Is uops.info wrong about vinserti128?

According to uops.info, the reciprocal throughput of vinserti128 is 0.5 if the xmm argument comes from memory, and 1 if the xmm argument is a register. What's the underlying reason behind this? Is it a mistake? Link

I don't understand why ports 0 and 1 are only an option if the xmm argument is not a register. Is there something in hardware that can explain this?

Solution

Uops.info automated testing doesn't have typos

If there's anything surprising, it's either a real effect or an artifact of exactly how they tested. You can click on any number to see the detailed test results including the instruction sequences used to test throughput and ports. In this case, yes, the memory-source version is different, and the test results make sense.

As chtz commented, the register-source version works like a shuffle, but the memory-source version is probably decoding as a broadcast-load + blend.

We know that Intel load ports can broadcast to 256-bit for free since Haswell (4, 8, or 16-byte chunks). vbroadcastss/d / vpbroadcastd/q are single-uop, so are vbroadcasti128 / vbroadcastf128. Even vmovddup ymm, [mem] is a single load-port uop on Intel (port 2 or 3), no ALU required for duplicating the low half of each 16-byte lane. (Filter on vbroadcast ymm in https://uops.info/)

For the blend part, Haswell and later could reuse the vpblendd execution unit by constructing a control operand for it from the vinserti128 immediate.

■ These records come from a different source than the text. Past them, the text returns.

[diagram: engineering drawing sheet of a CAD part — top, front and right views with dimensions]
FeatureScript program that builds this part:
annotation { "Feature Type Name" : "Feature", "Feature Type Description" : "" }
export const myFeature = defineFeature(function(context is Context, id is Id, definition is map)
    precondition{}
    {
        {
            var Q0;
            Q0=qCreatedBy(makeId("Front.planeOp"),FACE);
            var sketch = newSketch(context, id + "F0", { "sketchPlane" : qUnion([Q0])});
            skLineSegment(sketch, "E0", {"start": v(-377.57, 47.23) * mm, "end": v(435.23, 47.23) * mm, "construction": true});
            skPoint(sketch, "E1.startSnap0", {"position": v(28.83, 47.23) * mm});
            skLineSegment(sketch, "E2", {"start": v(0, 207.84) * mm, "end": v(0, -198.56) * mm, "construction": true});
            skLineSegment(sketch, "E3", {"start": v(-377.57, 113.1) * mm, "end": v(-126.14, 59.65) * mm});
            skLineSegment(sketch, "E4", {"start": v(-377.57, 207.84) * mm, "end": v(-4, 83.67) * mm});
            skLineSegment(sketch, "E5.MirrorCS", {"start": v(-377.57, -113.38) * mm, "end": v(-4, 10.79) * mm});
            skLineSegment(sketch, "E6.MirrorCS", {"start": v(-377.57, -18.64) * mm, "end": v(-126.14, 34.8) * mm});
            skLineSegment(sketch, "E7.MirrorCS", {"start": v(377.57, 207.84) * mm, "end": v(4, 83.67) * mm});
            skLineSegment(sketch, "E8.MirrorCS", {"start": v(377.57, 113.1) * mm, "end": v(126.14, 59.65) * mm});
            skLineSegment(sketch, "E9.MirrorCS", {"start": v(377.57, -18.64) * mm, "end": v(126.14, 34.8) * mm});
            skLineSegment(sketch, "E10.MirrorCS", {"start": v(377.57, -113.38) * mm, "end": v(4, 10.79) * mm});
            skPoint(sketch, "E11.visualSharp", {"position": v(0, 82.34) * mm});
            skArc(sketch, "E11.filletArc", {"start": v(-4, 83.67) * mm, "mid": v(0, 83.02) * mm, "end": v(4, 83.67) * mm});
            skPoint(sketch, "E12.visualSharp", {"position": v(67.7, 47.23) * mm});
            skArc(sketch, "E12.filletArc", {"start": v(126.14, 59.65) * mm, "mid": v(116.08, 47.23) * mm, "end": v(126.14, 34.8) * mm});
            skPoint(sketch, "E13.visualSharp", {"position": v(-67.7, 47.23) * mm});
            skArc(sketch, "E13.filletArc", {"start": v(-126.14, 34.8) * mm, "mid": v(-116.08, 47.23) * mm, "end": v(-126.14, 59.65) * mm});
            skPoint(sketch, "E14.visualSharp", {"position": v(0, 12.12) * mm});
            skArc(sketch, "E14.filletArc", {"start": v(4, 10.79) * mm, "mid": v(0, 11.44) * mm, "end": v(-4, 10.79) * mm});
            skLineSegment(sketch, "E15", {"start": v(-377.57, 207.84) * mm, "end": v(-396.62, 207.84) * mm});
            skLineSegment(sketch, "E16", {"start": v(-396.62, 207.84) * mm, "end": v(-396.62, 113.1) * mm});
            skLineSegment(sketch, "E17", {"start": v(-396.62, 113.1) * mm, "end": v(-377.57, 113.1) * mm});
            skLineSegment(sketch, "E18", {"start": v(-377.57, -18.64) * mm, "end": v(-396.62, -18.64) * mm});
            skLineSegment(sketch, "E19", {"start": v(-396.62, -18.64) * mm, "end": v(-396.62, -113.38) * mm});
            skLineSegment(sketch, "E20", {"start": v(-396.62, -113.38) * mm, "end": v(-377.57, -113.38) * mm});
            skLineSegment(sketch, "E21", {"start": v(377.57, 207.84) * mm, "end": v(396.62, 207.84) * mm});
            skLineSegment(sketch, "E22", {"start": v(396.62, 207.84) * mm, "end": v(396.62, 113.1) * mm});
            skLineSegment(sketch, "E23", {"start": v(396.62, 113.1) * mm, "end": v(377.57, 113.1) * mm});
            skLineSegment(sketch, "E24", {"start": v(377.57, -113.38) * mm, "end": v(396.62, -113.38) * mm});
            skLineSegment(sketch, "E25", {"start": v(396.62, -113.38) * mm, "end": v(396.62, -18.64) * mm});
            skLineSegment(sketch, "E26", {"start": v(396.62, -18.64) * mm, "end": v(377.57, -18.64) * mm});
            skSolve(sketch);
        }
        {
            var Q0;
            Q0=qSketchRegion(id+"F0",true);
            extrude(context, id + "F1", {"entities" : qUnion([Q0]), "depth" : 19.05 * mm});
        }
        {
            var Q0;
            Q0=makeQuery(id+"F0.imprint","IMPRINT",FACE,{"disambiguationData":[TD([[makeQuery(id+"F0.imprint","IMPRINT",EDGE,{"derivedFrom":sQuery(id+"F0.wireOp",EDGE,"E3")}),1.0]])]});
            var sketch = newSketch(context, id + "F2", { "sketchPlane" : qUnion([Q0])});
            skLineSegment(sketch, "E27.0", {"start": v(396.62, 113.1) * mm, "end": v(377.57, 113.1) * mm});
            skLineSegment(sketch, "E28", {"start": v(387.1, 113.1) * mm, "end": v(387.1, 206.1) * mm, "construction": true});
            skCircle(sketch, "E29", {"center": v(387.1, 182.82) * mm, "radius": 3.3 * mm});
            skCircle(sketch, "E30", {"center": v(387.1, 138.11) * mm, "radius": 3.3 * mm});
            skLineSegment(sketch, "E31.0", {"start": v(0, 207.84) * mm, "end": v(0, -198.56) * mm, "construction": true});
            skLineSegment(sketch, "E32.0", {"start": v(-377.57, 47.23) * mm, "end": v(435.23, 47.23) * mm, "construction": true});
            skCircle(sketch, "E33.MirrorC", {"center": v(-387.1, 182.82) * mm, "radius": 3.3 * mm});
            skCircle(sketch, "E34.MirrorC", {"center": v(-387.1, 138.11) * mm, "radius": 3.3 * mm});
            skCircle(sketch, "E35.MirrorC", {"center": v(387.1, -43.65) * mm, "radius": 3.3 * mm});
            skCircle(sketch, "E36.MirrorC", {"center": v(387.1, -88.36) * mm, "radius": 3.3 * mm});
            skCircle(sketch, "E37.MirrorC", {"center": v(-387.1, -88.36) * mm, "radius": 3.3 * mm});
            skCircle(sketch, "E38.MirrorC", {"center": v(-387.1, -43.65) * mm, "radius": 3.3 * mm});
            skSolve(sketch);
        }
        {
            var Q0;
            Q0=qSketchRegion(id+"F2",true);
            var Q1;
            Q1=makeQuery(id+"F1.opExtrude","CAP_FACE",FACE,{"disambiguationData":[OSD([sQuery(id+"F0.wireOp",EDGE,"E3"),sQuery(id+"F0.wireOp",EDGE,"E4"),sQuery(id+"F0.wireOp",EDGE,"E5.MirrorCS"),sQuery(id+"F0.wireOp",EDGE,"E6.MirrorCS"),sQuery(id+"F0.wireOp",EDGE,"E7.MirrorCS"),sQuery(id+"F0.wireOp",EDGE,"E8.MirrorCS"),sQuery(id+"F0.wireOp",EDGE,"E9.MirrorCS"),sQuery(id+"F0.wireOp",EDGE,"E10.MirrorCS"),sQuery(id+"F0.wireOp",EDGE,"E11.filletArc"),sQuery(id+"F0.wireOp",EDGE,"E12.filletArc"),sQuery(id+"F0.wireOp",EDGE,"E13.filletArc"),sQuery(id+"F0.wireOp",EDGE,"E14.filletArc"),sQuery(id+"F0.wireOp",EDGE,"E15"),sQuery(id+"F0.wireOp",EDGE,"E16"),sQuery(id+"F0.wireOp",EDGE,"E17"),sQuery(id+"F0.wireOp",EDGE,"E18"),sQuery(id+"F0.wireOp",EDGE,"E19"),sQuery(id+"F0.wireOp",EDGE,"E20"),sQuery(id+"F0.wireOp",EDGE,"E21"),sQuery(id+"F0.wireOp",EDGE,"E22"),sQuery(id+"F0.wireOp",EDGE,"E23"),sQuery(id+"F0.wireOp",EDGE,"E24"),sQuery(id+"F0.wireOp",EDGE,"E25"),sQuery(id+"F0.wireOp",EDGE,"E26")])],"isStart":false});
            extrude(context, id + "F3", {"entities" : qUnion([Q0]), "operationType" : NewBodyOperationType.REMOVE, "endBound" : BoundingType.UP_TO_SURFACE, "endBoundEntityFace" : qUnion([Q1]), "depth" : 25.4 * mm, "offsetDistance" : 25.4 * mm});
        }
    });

That's a single uop for any vector ALU port (p015).

To avoid bypass latency, vinsertf128 could similarly use a vblendps or pd execution unit.

Sandy/Ivy Bridge could only broadcast for free to 128-bit XMM; it needed a port5 shuffle for vbroadcastss/sd/f128 ymm, mem (and didn't have register-source broadcasts; those were new in AVX2). But it ran vinserti/f128 mem as 1*p05 + 1*p23 vs p5 for register-source vinsert or vperm2f128.

SnB/IvB CPUs ran vblendps/pd on p05, so presumably vinsertf128 from memory is using the FP blend units on those ports. (It wasn't until Haswell that port 1 could also run vblendps.)

So presumably it had some special support for forwarding a 128-bit load result to either the low or high lane of an execution unit that could do the merging. (Perhaps with the blend units designed to accept that?)

If it could forward to both lanes, I'd have assumed it could do that in general, and wouldn't have needed a port 5 uop for vbroadcastf128 ymm, mem on top of the load uop. Unless it's relevant that the intermediate broadcast result never needs to be architecturally visible (written to a hard YMM register), potentially persisting indefinitely if the register isn't written for a long time. But combined with the blend control input generated from the immediate, the input can be a bit funky and only the output needs to be fully normal and potentially part of a persistent state.